[Security] Critical validator RCE risk, execSync crashes, and storage race conditions

[imxyanua]

Summary

A security and reliability audit identified several high-priority issues across the validator, execution layer, and storage subsystem. These issues may lead to remote code execution (RCE), process crashes, and data corruption.

Shell injection risk in validator (Critical)

File: src/gep/validator/sandboxExecutor.js
Current implementation:

spawn(String(cmd), { shell: true, cwd, env, ... });

Problem:

• Executes command through system shell
• Vulnerable to shell injection
• High-risk attack vector if commands originate from Hub

Recommended fix:

const { executable, args } = parseCommand(cmd);
spawn(executable, args, { shell: false, cwd, env, ... });

Missing maxBuffer in execSync

Files:

• src/gep/gitOps.js
• src/gep/signals.js
• Any usage of execSync

Problem:

• Default buffer (~1MB) can overflow
• Causes process crashes (ENOBUFS) on large outputs (e.g. git diff)

Recommended fix:

execSync(cmd, {
maxBuffer: 10 * 1024 * 1024,
timeout: ...,
cwd: ...
});

Race conditions in JSON storage
File: src/gep/assetStore.js
Problem:

• Concurrent writes (daemon + scripts) without locking
• Risk of file corruption or data loss
  Recommended fix:

function saveGenes(genes) {
return withFileLock(genesLockPath, () =>
writeJsonAtomic(genesPath, genes)
);
}

Validator behavior not clearly documented

Problem:

• Validator executes commands from Hub
• No clear documentation or warning
• May lead to unintended remote command execution

Recommended actions:

• Document default value of EVOLVER_VALIDATOR_ENABLED
• Add startup warning:
  "WARNING: This node will execute commands received from the Hub"
• Require explicit opt-in instead of implicit enablement

Notes

These issues were identified during a focused audit of execution flow, storage layer, and validator behavior.
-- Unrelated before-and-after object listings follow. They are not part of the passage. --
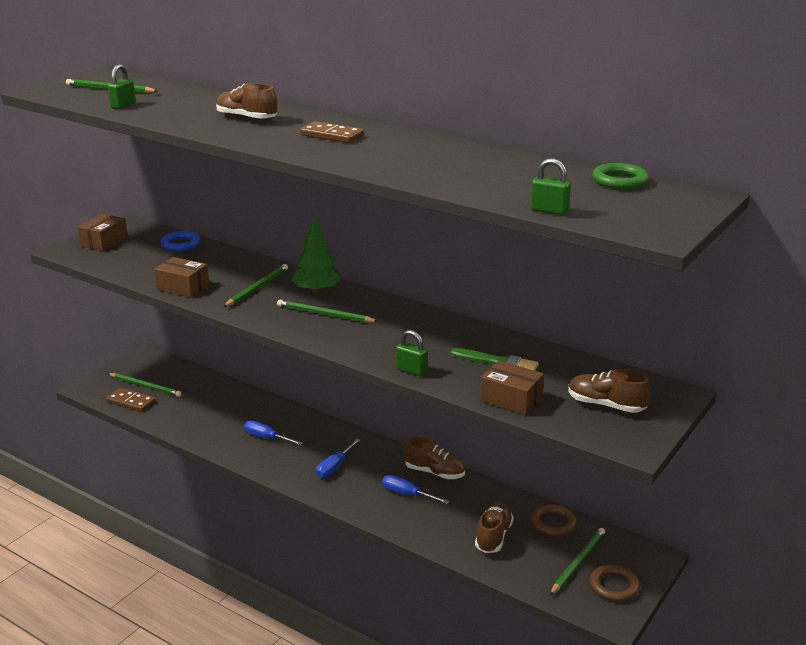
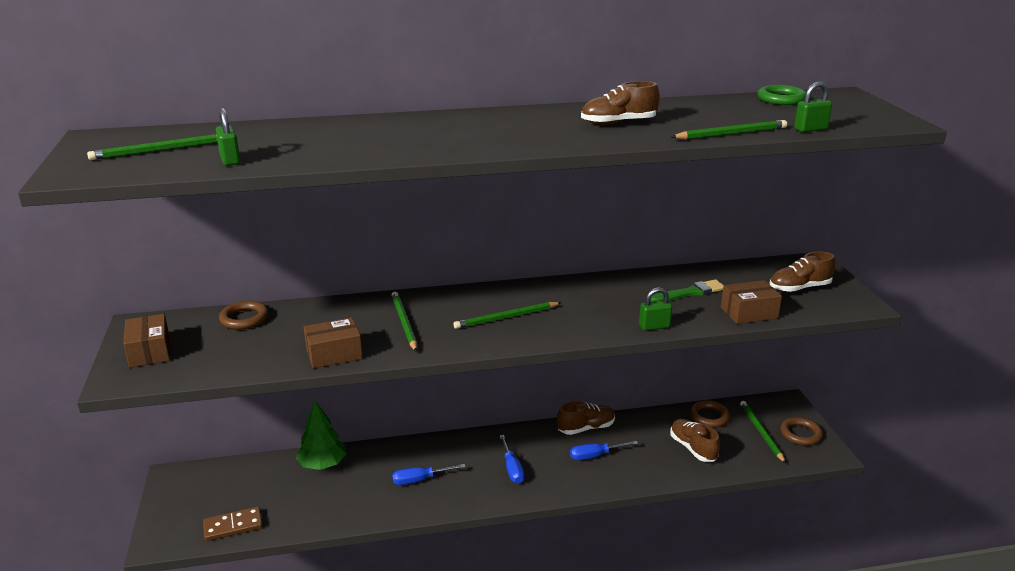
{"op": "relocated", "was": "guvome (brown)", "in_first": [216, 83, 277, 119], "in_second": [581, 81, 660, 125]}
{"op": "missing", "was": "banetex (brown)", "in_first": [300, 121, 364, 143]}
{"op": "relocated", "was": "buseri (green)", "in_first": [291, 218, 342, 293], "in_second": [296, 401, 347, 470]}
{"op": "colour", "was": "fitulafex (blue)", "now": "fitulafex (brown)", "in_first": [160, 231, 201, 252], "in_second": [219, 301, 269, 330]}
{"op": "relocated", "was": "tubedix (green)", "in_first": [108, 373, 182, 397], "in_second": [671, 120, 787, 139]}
Fixing them would significantly improve system safety and reliability

[autogame-17]

Thank you very much for the thorough audit, @imxyanua. Every item you raised is now fixed in @evomap/evolver@1.69.8 (published to npm earlier today, also tagged v1.69.8).

#	Item	Status in 1.69.8
H1	sandboxExecutor shell injection	Fixed. spawn(..., { shell: true }) is gone. parseCommand() tokenizes the command and rejects shell metacharacters (;, &, `
H2	Missing maxBuffer on execSync	Fixed. Every execSync call across index.js, src/evolve.js, src/gep/{gitOps,idleScheduler,selfPR,explore}.js, src/ops/{lifecycle,self_repair,skills_monitor}.js, and src/adapters/scripts/evolver-session-end.js now sets maxBuffer: 10 * 1024 * 1024.
H3	Race conditions in JSON storage	Fixed. assetStore.js wraps upsertGene / appendCapsule / upsertCapsule / appendFailedCapsule with an O_EXCL file lock + stale-lock detection via process.kill(pid, 0). See new test test/assetStore.filelock.test.js.
Validator opt-in clarity	Documentation + startup notice	The validator daemon now prints an explicit one-line warning at boot when EVOLVER_VALIDATOR_ENABLED=1, stating CPU / network / stake consumption and the opt-out env var. Comments in src/config.js were also corrected.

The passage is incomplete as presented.